### DESCRIPTION OF THE TASK
Write out every record below exactly, leaving the pictures out.

### Source texts of formatted documents
= Beginning of Section =

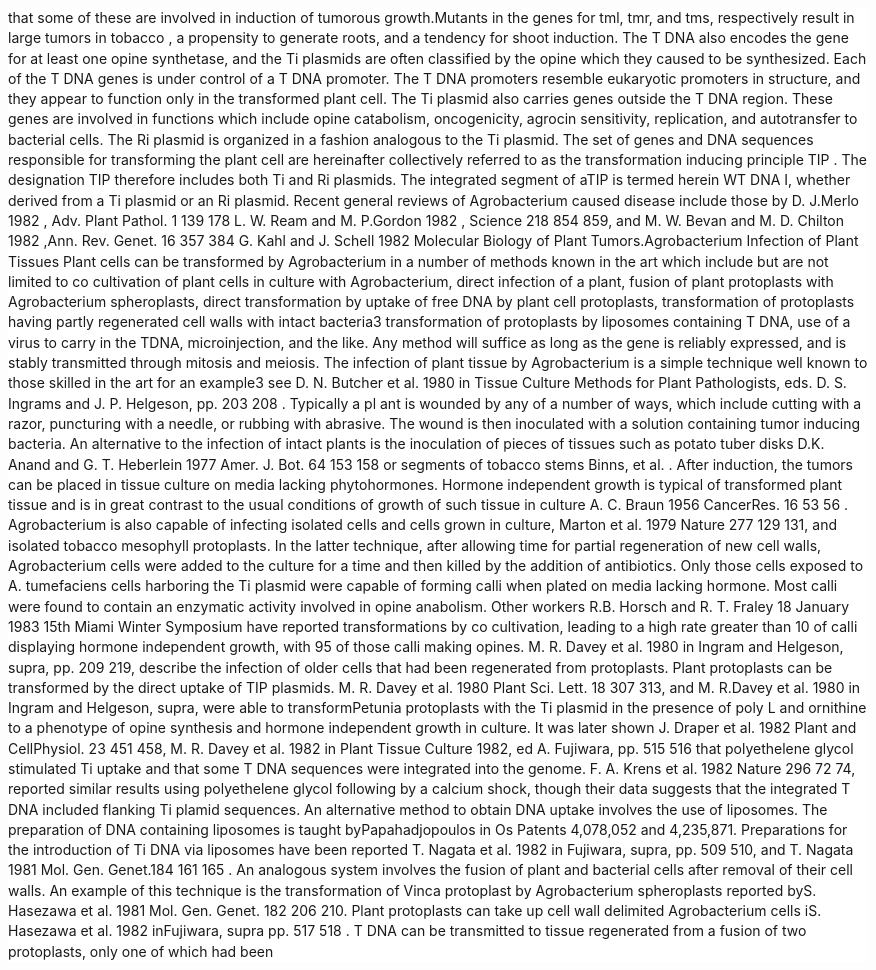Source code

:that some of these are involved in induction of tumorous growth.Mutants in the genes for tml, tmr, and tms, respectively result in large tumors in tobacco , a propensity to generate roots, and a tendency for shoot induction. The T DNA also encodes the gene for at least one opine synthetase, and the Ti plasmids are often classified by the opine which they caused to be synthesized. Each of the T DNA genes is under control of a T DNA promoter. The T DNA promoters resemble eukaryotic promoters in structure, and they appear to function only in the transformed plant cell. The Ti plasmid also carries genes outside the T DNA region. These genes are involved in functions which include opine catabolism, oncogenicity, agrocin sensitivity, replication, and autotransfer to bacterial cells. The Ri plasmid is organized in a fashion analogous to the Ti plasmid. The set of genes and DNA sequences responsible for transforming the plant cell are hereinafter collectively referred to as the transformation inducing principle TIP . The designation TIP therefore includes both Ti and Ri plasmids. The integrated segment of aTIP is termed herein WT DNA I, whether derived from a Ti plasmid or an Ri plasmid. Recent general reviews of Agrobacterium caused disease include those by D. J.Merlo 1982 , Adv. Plant Pathol. 1 139 178 L. W. Ream and M. P.Gordon 1982 , Science 218 854 859, and M. W. Bevan and M. D. Chilton 1982 ,Ann. Rev. Genet. 16 357 384 G. Kahl and J. Schell 1982 Molecular Biology of Plant Tumors.Agrobacterium Infection of Plant Tissues Plant cells can be transformed by Agrobacterium in a number of methods known in the art which include but are not limited to co cultivation of plant cells in culture with Agrobacterium, direct infection of a plant, fusion of plant protoplasts with Agrobacterium spheroplasts, direct transformation by uptake of free DNA by plant cell protoplasts, transformation of protoplasts having partly regenerated cell walls with intact bacteria3 transformation of protoplasts by liposomes containing T DNA, use of a virus to carry in the TDNA, microinjection, and the like. Any method will suffice as long as the gene is reliably expressed, and is stably transmitted through mitosis and meiosis. The infection of plant tissue by Agrobacterium is a simple technique well known to those skilled in the art for an example3 see D. N. Butcher et al. 1980 in Tissue Culture Methods for Plant Pathologists, eds. D. S. Ingrams and J. P. Helgeson, pp. 203 208 . Typically a pl ant is wounded by any of a number of ways, which include cutting with a razor, puncturing with a needle, or rubbing with abrasive. The wound is then inoculated with a solution containing tumor inducing bacteria. An alternative to the infection of intact plants is the inoculation of pieces of tissues such as potato tuber disks D.K. Anand and G. T. Heberlein 1977 Amer. J. Bot. 64 153 158 or segments of tobacco stems Binns, et al. . After induction, the tumors can be placed in tissue culture on media lacking phytohormones. Hormone independent growth is typical of transformed plant tissue and is in great contrast to the usual conditions of growth of such tissue in culture A. C. Braun 1956 CancerRes. 16 53 56 . Agrobacterium is also capable of infecting isolated cells and cells grown in culture, Marton et al. 1979 Nature 277 129 131, and isolated tobacco mesophyll protoplasts. In the latter technique, after allowing time for partial regeneration of new cell walls, Agrobacterium cells were added to the culture for a time and then killed by the addition of antibiotics. Only those cells exposed to A. tumefaciens cells harboring the Ti plasmid were capable of forming calli when plated on media lacking hormone. Most calli were found to contain an enzymatic activity involved in opine anabolism. Other workers R.B. Horsch and R. T. Fraley 18 January 1983 15th Miami Winter Symposium have reported transformations by co cultivation, leading to a high rate greater than 10 of calli displaying hormone independent growth, with 95 of those calli making opines. M. R. Davey et al. 1980 in Ingram and Helgeson, supra, pp. 209 219, describe the infection of older cells that had been regenerated from protoplasts. Plant protoplasts can be transformed by the direct uptake of TIP plasmids. M. R. Davey et al. 1980 Plant Sci. Lett. 18 307 313, and M. R.Davey et al. 1980 in Ingram and Helgeson, supra, were able to transformPetunia protoplasts with the Ti plasmid in the presence of poly L and ornithine to a phenotype of opine synthesis and hormone independent growth in culture. It was later shown J. Draper et al. 1982 Plant and CellPhysiol. 23 451 458, M. R. Davey et al. 1982 in Plant Tissue Culture 1982, ed A. Fujiwara, pp. 515 516 that polyethelene glycol stimulated Ti uptake and that some T DNA sequences were integrated into the genome. F. A. Krens et al. 1982 Nature 296 72 74, reported similar results using polyethelene glycol following by a calcium shock, though their data suggests that the integrated T DNA included flanking Ti plamid sequences. An alternative method to obtain DNA uptake involves the use of liposomes. The preparation of DNA containing liposomes is taught byPapahadjopoulos in Os Patents 4,078,052 and 4,235,871. Preparations for the introduction of Ti DNA via liposomes have been reported T. Nagata et al. 1982 in Fujiwara, supra, pp. 509 510, and T. Nagata 1981 Mol. Gen. Genet.184 161 165 . An analogous system involves the fusion of plant and bacterial cells after removal of their cell walls. An example of this technique is the transformation of Vinca protoplast by Agrobacterium spheroplasts reported byS. Hasezawa et al. 1981 Mol. Gen. Genet. 182 206 210. Plant protoplasts can take up cell wall delimited Agrobacterium cells iS. Hasezawa et al. 1982 inFujiwara, supra pp. 517 518 . T DNA can be transmitted to tissue regenerated from a fusion of two protoplasts, only one of which had been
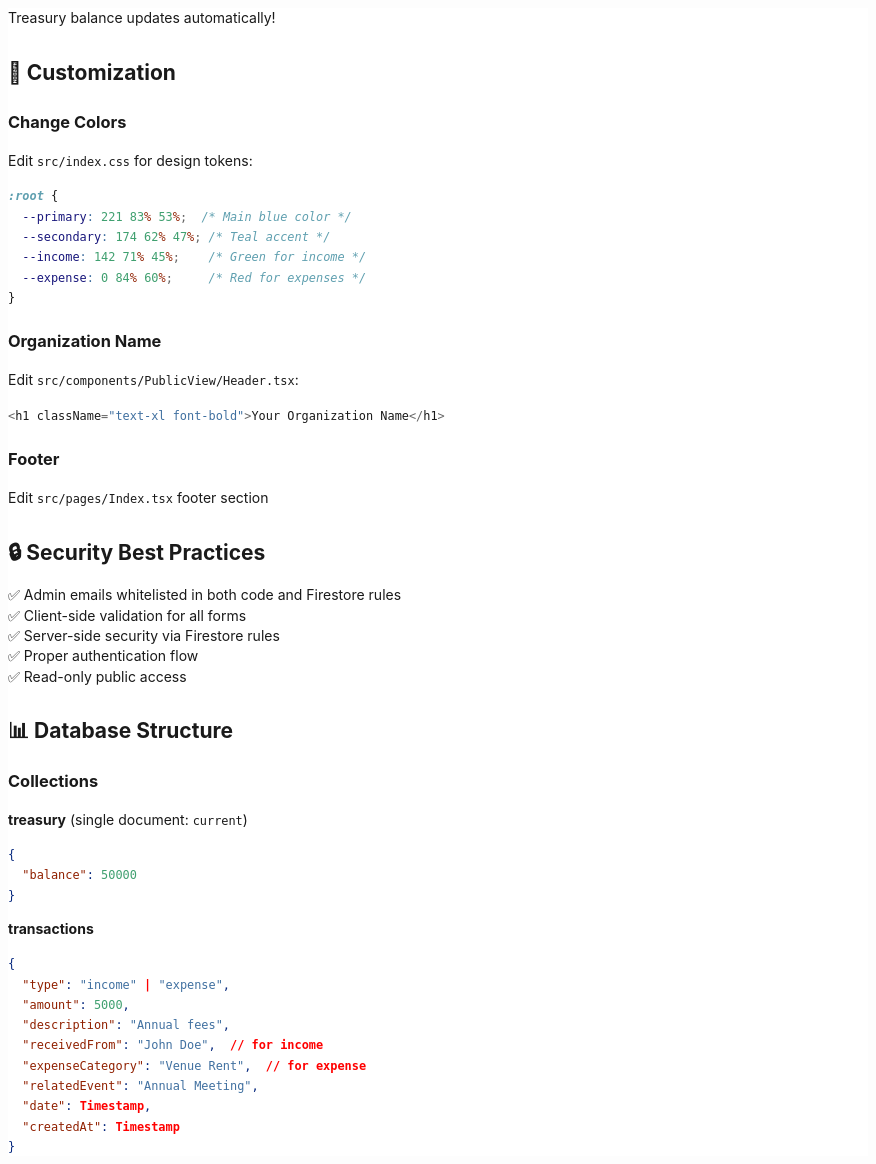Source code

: Treasury balance updates automatically!

## 🎨 Customization

### Change Colors

Edit `src/index.css` for design tokens:

```css
:root {
  --primary: 221 83% 53%;  /* Main blue color */
  --secondary: 174 62% 47%; /* Teal accent */
  --income: 142 71% 45%;    /* Green for income */
  --expense: 0 84% 60%;     /* Red for expenses */
}
```

### Organization Name

Edit `src/components/PublicView/Header.tsx`:

```typescript
<h1 className="text-xl font-bold">Your Organization Name</h1>
```

### Footer

Edit `src/pages/Index.tsx` footer section

## 🔒 Security Best Practices

✅ Admin emails whitelisted in both code and Firestore rules  
✅ Client-side validation for all forms  
✅ Server-side security via Firestore rules  
✅ Proper authentication flow  
✅ Read-only public access  

## 📊 Database Structure

### Collections

**treasury** (single document: `current`)
```json
{
  "balance": 50000
}
```

**transactions**
```json
{
  "type": "income" | "expense",
  "amount": 5000,
  "description": "Annual fees",
  "receivedFrom": "John Doe",  // for income
  "expenseCategory": "Venue Rent",  // for expense
  "relatedEvent": "Annual Meeting",
  "date": Timestamp,
  "createdAt": Timestamp
}
```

= End of Section =

### TASK ANSWER
Source code

:that some of these are involved in induction of tumorous growth.Mutants in the genes for tml, tmr, and tms, respectively result in large tumors in tobacco , a propensity to generate roots, and a tendency for shoot induction. The T DNA also encodes the gene for at least one opine synthetase, and the Ti plasmids are often classified by the opine which they caused to be synthesized. Each of the T DNA genes is under control of a T DNA promoter. The T DNA promoters resemble eukaryotic promoters in structure, and they appear to function only in the transformed plant cell. The Ti plasmid also carries genes outside the T DNA region. These genes are involved in functions which include opine catabolism, oncogenicity, agrocin sensitivity, replication, and autotransfer to bacterial cells. The Ri plasmid is organized in a fashion analogous to the Ti plasmid. The set of genes and DNA sequences responsible for transforming the plant cell are hereinafter collectively referred to as the transformation inducing principle TIP . The designation TIP therefore includes both Ti and Ri plasmids. The integrated segment of aTIP is termed herein WT DNA I, whether derived from a Ti plasmid or an Ri plasmid. Recent general reviews of Agrobacterium caused disease include those by D. J.Merlo 1982 , Adv. Plant Pathol. 1 139 178 L. W. Ream and M. P.Gordon 1982 , Science 218 854 859, and M. W. Bevan and M. D. Chilton 1982 ,Ann. Rev. Genet. 16 357 384 G. Kahl and J. Schell 1982 Molecular Biology of Plant Tumors.Agrobacterium Infection of Plant Tissues Plant cells can be transformed by Agrobacterium in a number of methods known in the art which include but are not limited to co cultivation of plant cells in culture with Agrobacterium, direct infection of a plant, fusion of plant protoplasts with Agrobacterium spheroplasts, direct transformation by uptake of free DNA by plant cell protoplasts, transformation of protoplasts having partly regenerated cell walls with intact bacteria3 transformation of protoplasts by liposomes containing T DNA, use of a virus to carry in the TDNA, microinjection, and the like. Any method will suffice as long as the gene is reliably expressed, and is stably transmitted through mitosis and meiosis. The infection of plant tissue by Agrobacterium is a simple technique well known to those skilled in the art for an example3 see D. N. Butcher et al. 1980 in Tissue Culture Methods for Plant Pathologists, eds. D. S. Ingrams and J. P. Helgeson, pp. 203 208 . Typically a pl ant is wounded by any of a number of ways, which include cutting with a razor, puncturing with a needle, or rubbing with abrasive. The wound is then inoculated with a solution containing tumor inducing bacteria. An alternative to the infection of intact plants is the inoculation of pieces of tissues such as potato tuber disks D.K. Anand and G. T. Heberlein 1977 Amer. J. Bot. 64 153 158 or segments of tobacco stems Binns, et al. . After induction, the tumors can be placed in tissue culture on media lacking phytohormones. Hormone independent growth is typical of transformed plant tissue and is in great contrast to the usual conditions of growth of such tissue in culture A. C. Braun 1956 CancerRes. 16 53 56 . Agrobacterium is also capable of infecting isolated cells and cells grown in culture, Marton et al. 1979 Nature 277 129 131, and isolated tobacco mesophyll protoplasts. In the latter technique, after allowing time for partial regeneration of new cell walls, Agrobacterium cells were added to the culture for a time and then killed by the addition of antibiotics. Only those cells exposed to A. tumefaciens cells harboring the Ti plasmid were capable of forming calli when plated on media lacking hormone. Most calli were found to contain an enzymatic activity involved in opine anabolism. Other workers R.B. Horsch and R. T. Fraley 18 January 1983 15th Miami Winter Symposium have reported transformations by co cultivation, leading to a high rate greater than 10 of calli displaying hormone independent growth, with 95 of those calli making opines. M. R. Davey et al. 1980 in Ingram and Helgeson, supra, pp. 209 219, describe the infection of older cells that had been regenerated from protoplasts. Plant protoplasts can be transformed by the direct uptake of TIP plasmids. M. R. Davey et al. 1980 Plant Sci. Lett. 18 307 313, and M. R.Davey et al. 1980 in Ingram and Helgeson, supra, were able to transformPetunia protoplasts with the Ti plasmid in the presence of poly L and ornithine to a phenotype of opine synthesis and hormone independent growth in culture. It was later shown J. Draper et al. 1982 Plant and CellPhysiol. 23 451 458, M. R. Davey et al. 1982 in Plant Tissue Culture 1982, ed A. Fujiwara, pp. 515 516 that polyethelene glycol stimulated Ti uptake and that some T DNA sequences were integrated into the genome. F. A. Krens et al. 1982 Nature 296 72 74, reported similar results using polyethelene glycol following by a calcium shock, though their data suggests that the integrated T DNA included flanking Ti plamid sequences. An alternative method to obtain DNA uptake involves the use of liposomes. The preparation of DNA containing liposomes is taught byPapahadjopoulos in Os Patents 4,078,052 and 4,235,871. Preparations for the introduction of Ti DNA via liposomes have been reported T. Nagata et al. 1982 in Fujiwara, supra, pp. 509 510, and T. Nagata 1981 Mol. Gen. Genet.184 161 165 . An analogous system involves the fusion of plant and bacterial cells after removal of their cell walls. An example of this technique is the transformation of Vinca protoplast by Agrobacterium spheroplasts reported byS. Hasezawa et al. 1981 Mol. Gen. Genet. 182 206 210. Plant protoplasts can take up cell wall delimited Agrobacterium cells iS. Hasezawa et al. 1982 inFujiwara, supra pp. 517 518 . T DNA can be transmitted to tissue regenerated from a fusion of two protoplasts, only one of which had been
Source code

: Treasury balance updates automatically!

## 🎨 Customization

### Change Colors

Edit `src/index.css` for design tokens:

```css
:root {
  --primary: 221 83% 53%;  /* Main blue color */
  --secondary: 174 62% 47%; /* Teal accent */
  --income: 142 71% 45%;    /* Green for income */
  --expense: 0 84% 60%;     /* Red for expenses */
}
```

### Organization Name

Edit `src/components/PublicView/Header.tsx`:

```typescript
<h1 className="text-xl font-bold">Your Organization Name</h1>
```

### Footer

Edit `src/pages/Index.tsx` footer section

## 🔒 Security Best Practices

✅ Admin emails whitelisted in both code and Firestore rules  
✅ Client-side validation for all forms  
✅ Server-side security via Firestore rules  
✅ Proper authentication flow  
✅ Read-only public access  

## 📊 Database Structure

### Collections

**treasury** (single document: `current`)
```json
{
  "balance": 50000
}
```

**transactions**
```json
{
  "type": "income" | "expense",
  "amount": 5000,
  "description": "Annual fees",
  "receivedFrom": "John Doe",  // for income
  "expenseCategory": "Venue Rent",  // for expense
  "relatedEvent": "Annual Meeting",
  "date": Timestamp,
  "createdAt": Timestamp
}
```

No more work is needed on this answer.